Task details:
Below is a block of records. Copy every line in it that contains the word "الأوركيد".

[Saved data entries]
┌────────

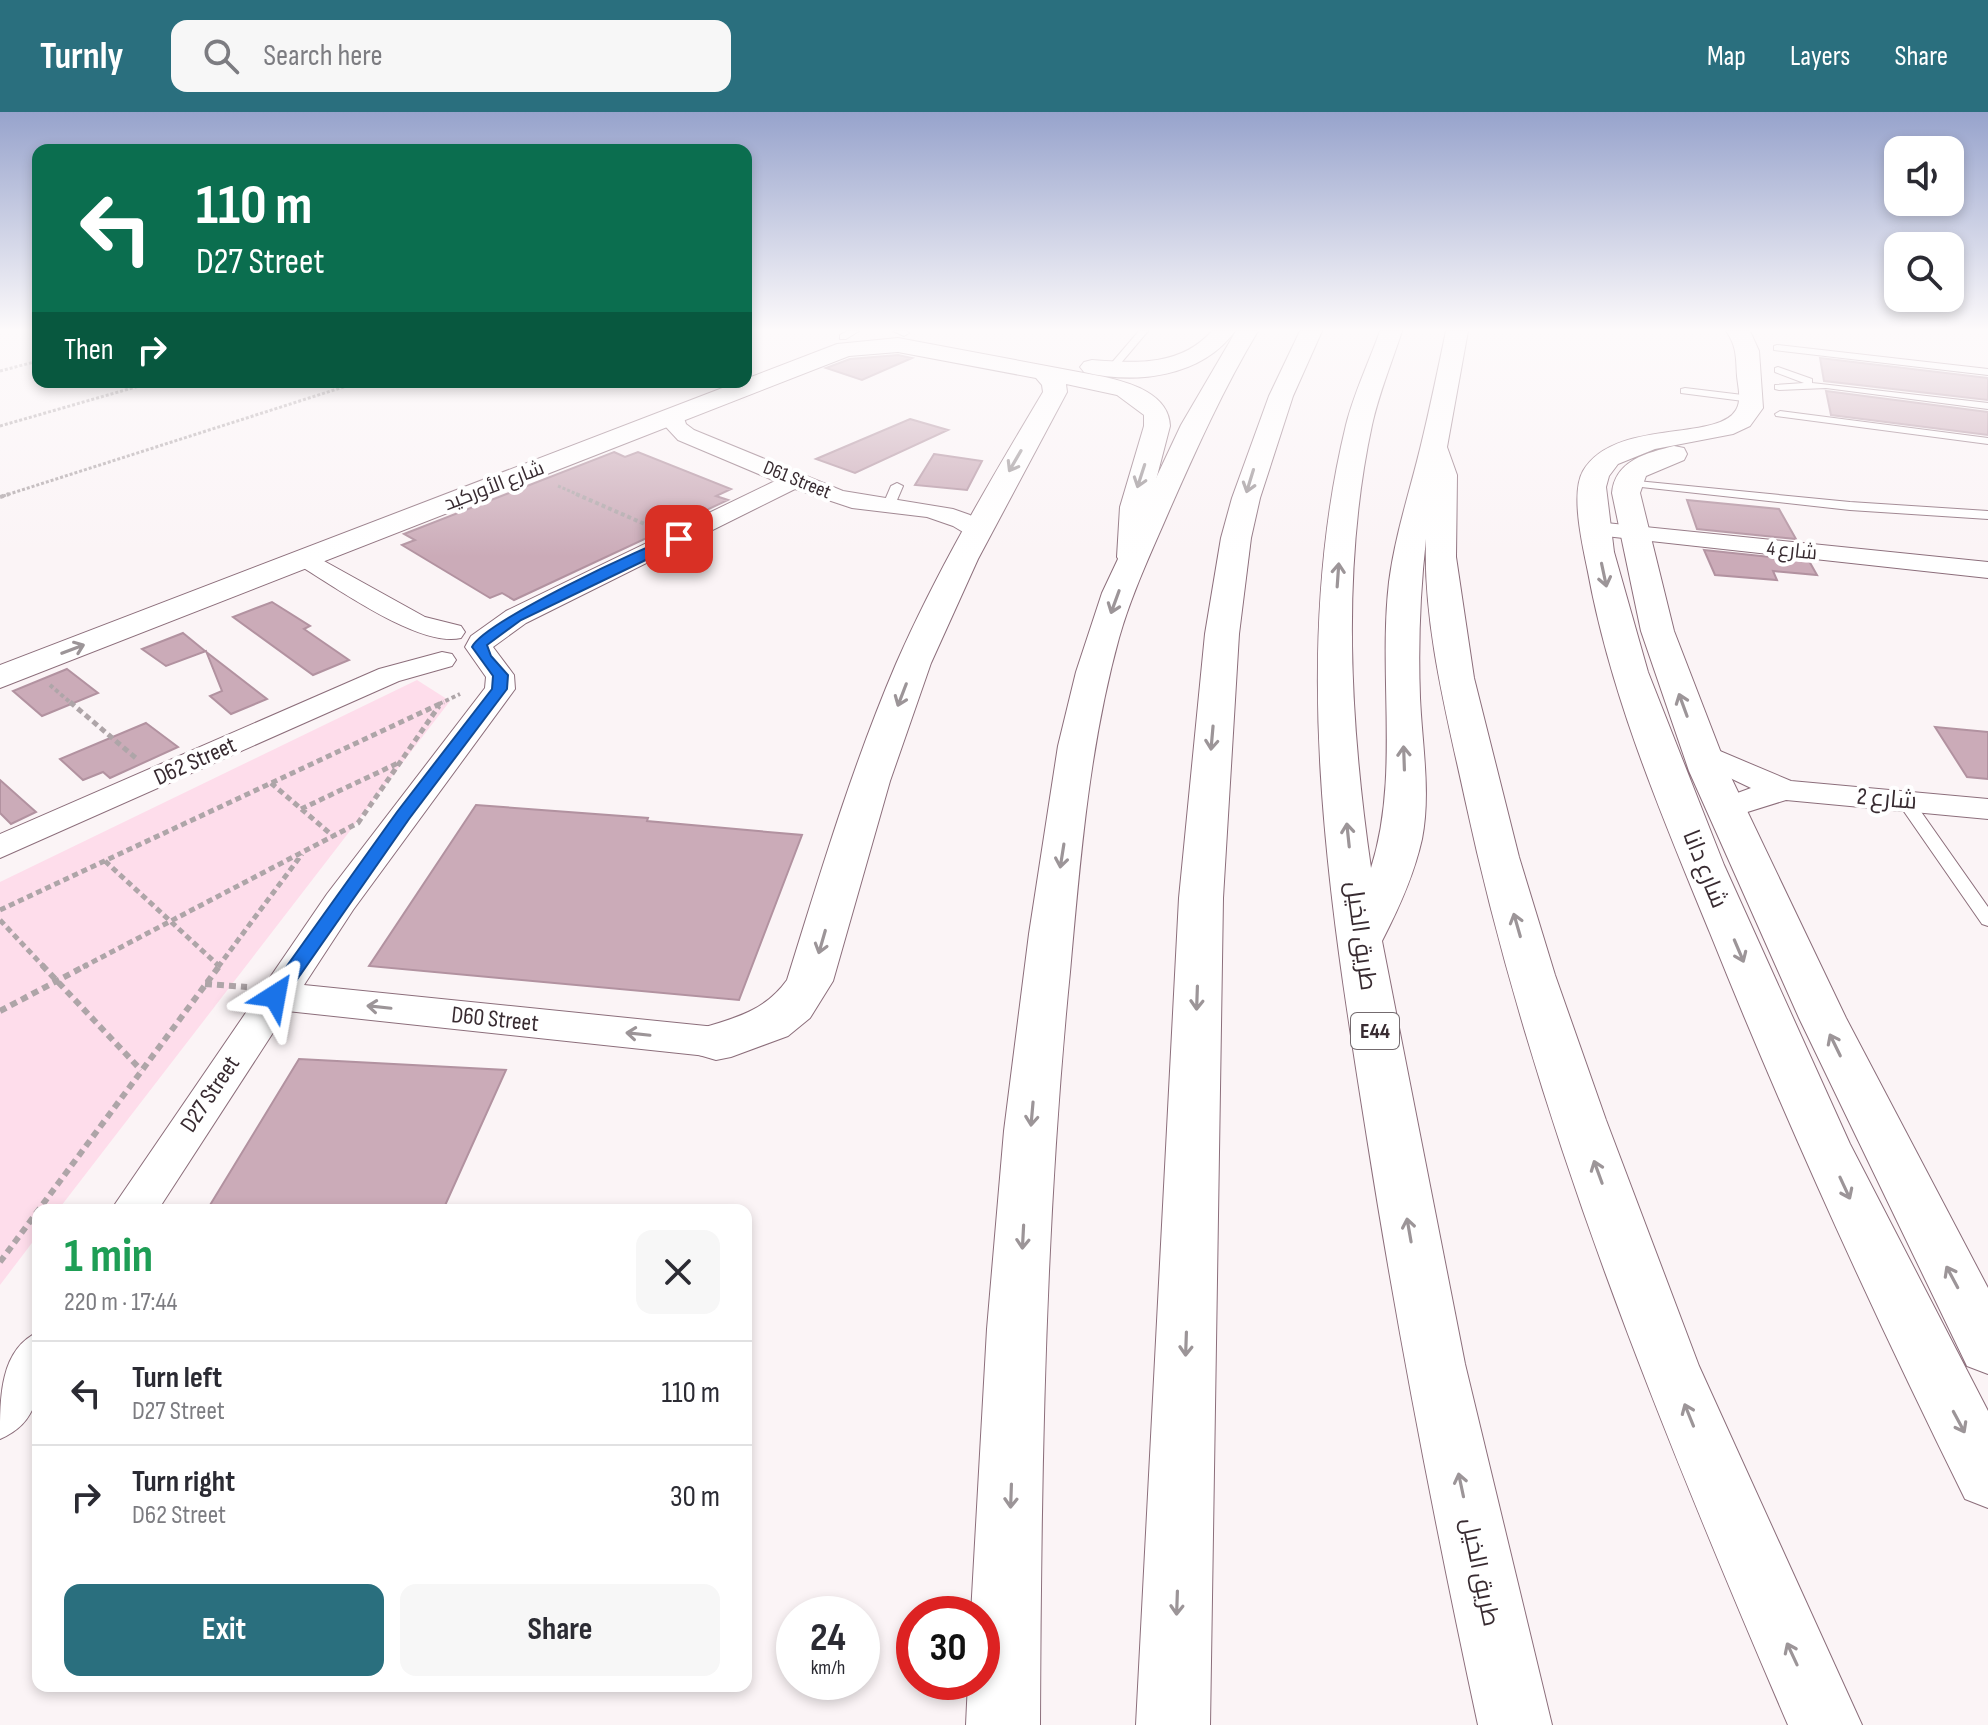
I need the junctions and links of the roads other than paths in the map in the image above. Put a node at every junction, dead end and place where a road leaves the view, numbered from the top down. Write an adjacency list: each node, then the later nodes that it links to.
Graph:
1 (659, 406): 17 (main road, شارع الأوركيد)
2 (700, 406): 12 (main road, شارع الأوركيد)
3 (1047, 406): 19 (main road, one-way to 19)
4 (1151, 406): 21 (main road, شارع الأوركيد, one-way to 21)
5 (1202, 406): 21 (main road)
6 (1277, 406): 47 (main road, one-way to 47)
7 (1365, 406): 34 (main road, طريق الخيل / E44, one-way to 7)
8 (1442, 406): 14 (main road)
9 (1751, 406): 20 (main road, شارع دانا)
10 (1773, 406): 16 (main road)
11 (1874, 406): 13 (lane)
12 (675, 416): 15 (street, D61 Street); 22 (main road, شارع الأوركيد)
13 (1988, 441)
14 (1434, 447): 34 (main road, one-way to 14); 49 (main road, one-way to 14)
15 (802, 483): 19 (street, D61 Street); 24 (street, D62 Street)
16 (1627, 483): 18 (lane); 20 (main road, شارع دانا)
17 (389, 508): 22 (main road); 25 (main road, شارع الأوركيد)
18 (1988, 515)
19 (984, 517): 36 (main road, one-way to 36)
20 (1615, 532): 23 (street, شارع 4); 27 (main road, شارع دانا, one-way to 20); 41 (main road, شارع دانا, one-way to 41)
21 (1132, 557): 46 (main road, one-way to 46)
22 (306, 559): 24 (street); 26 (main road, شارع الأوركيد, one-way to 22)
23 (1988, 570)
24 (457, 648): 32 (street, D62 Street); 35 (street, D27 Street)
25 (0, 653)
26 (0, 677)
27 (1701, 752): 28 (street, شارع 2); 30 (main road, شارع دانا)
28 (1786, 790): 29 (street, شارع 2); 30 (street, شارع 2)
29 (1904, 800): 31 (street, شارع 2); 33 (lane)
30 (1725, 809): 38 (main road, شارع دانا, one-way to 30)
31 (1988, 809)
32 (0, 847)
33 (1988, 920)
34 (1361, 939): 48 (main road, طريق الخيل / E44, one-way to 34)
35 (275, 996): 36 (street, D60 Street, one-way to 35); 37 (street, D27 Street)
36 (716, 1042)
37 (137, 1204)
38 (1988, 1346)
39 (32, 1359): 43 (street)
40 (32, 1364): 44 (street)
41 (1929, 1364): 42 (street); 45 (main road, شارع دانا, one-way to 45)
42 (1988, 1366)
43 (0, 1382)
44 (0, 1414)
45 (1988, 1476)
46 (1003, 1725)
47 (1173, 1725)
48 (1515, 1725)
49 (1825, 1725)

└────────

The completed task:
1 (659, 406): 17 (main road, شارع الأوركيد)
2 (700, 406): 12 (main road, شارع الأوركيد)
4 (1151, 406): 21 (main road, شارع الأوركيد, one-way to 21)
12 (675, 416): 15 (street, D61 Street); 22 (main road, شارع الأوركيد)
17 (389, 508): 22 (main road); 25 (main road, شارع الأوركيد)
22 (306, 559): 24 (street); 26 (main road, شارع الأوركيد, one-way to 22)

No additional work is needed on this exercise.